(DATA EXCERPTS Opens)

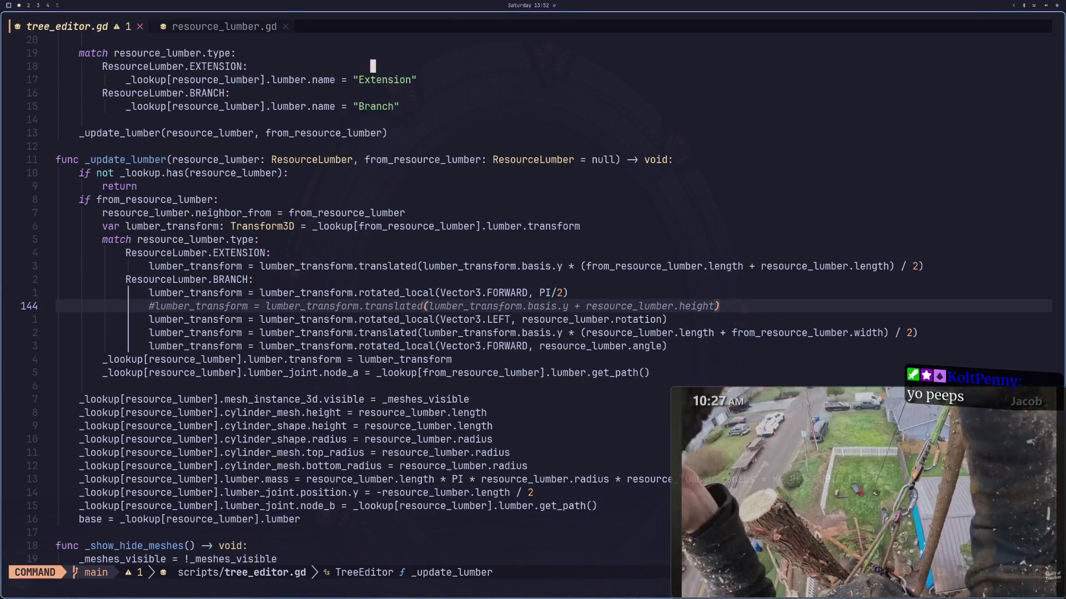
{"action": "key", "text": "super+2"}
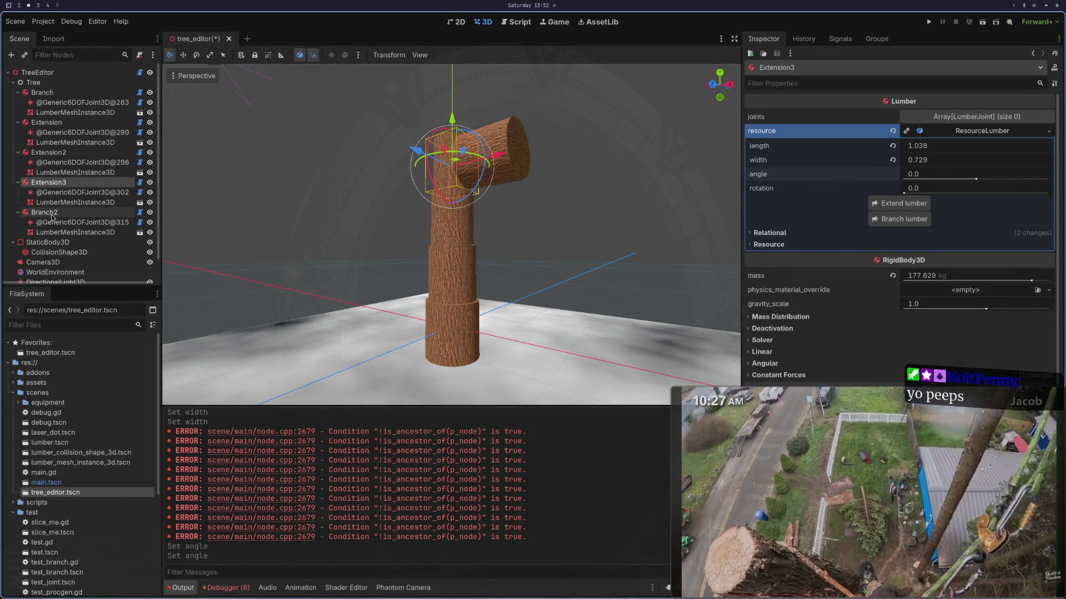
Step: Show Branch2's lumber properties and try changing its angle (undone) and rotation
{"action": "left_click", "coordinate": [54, 212]}
{"action": "left_click", "coordinate": [960, 132]}
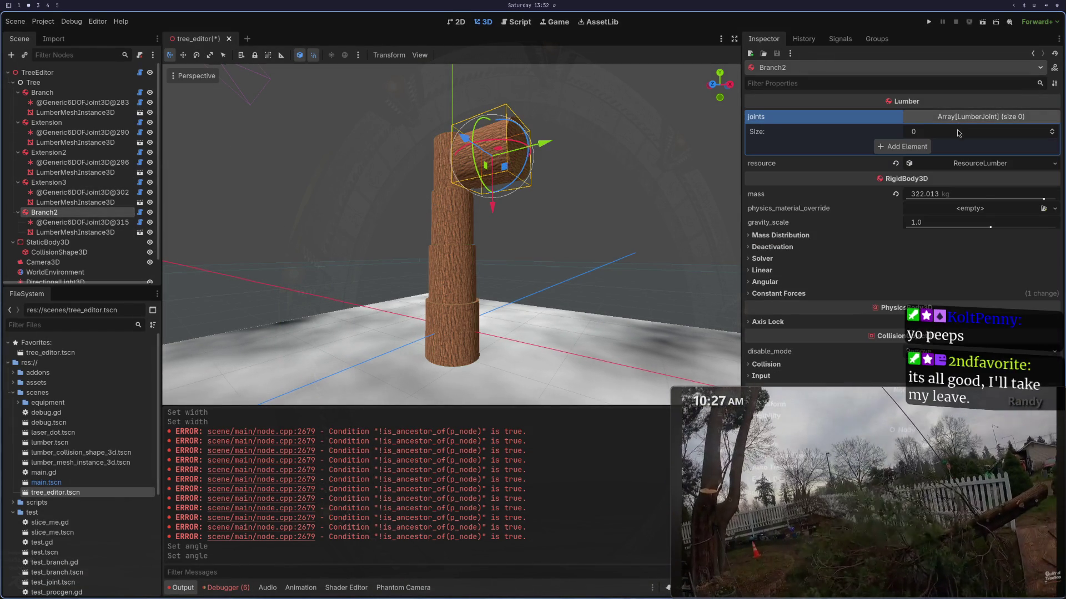
{"action": "left_click", "coordinate": [960, 134]}
{"action": "left_click", "coordinate": [960, 132]}
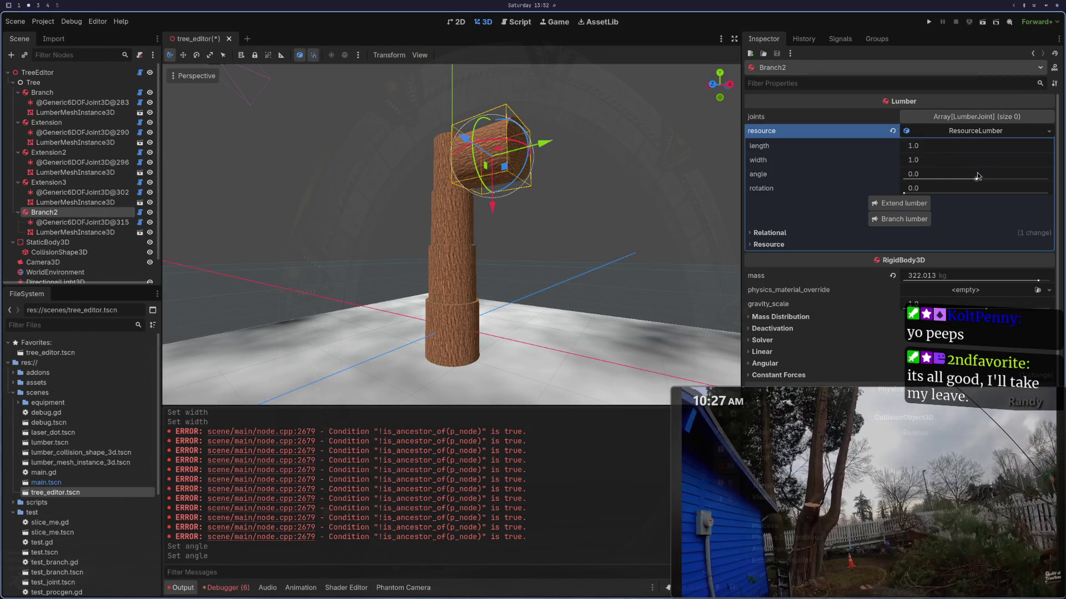
{"action": "left_click_drag", "start_coordinate": [971, 175], "coordinate": [957, 175]}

(DATA EXCERPTS Closes)

**ASSIGNMENT:**
Repeat the material exactly, without images.

**RESPONSE BELOW:**
{"action": "key", "text": "super+2"}
Step: Show Branch2's lumber properties and try changing its angle (undone) and rotation
{"action": "left_click", "coordinate": [54, 212]}
{"action": "left_click", "coordinate": [960, 132]}
{"action": "left_click", "coordinate": [960, 134]}
{"action": "left_click", "coordinate": [960, 132]}
{"action": "left_click_drag", "start_coordinate": [971, 175], "coordinate": [957, 175]}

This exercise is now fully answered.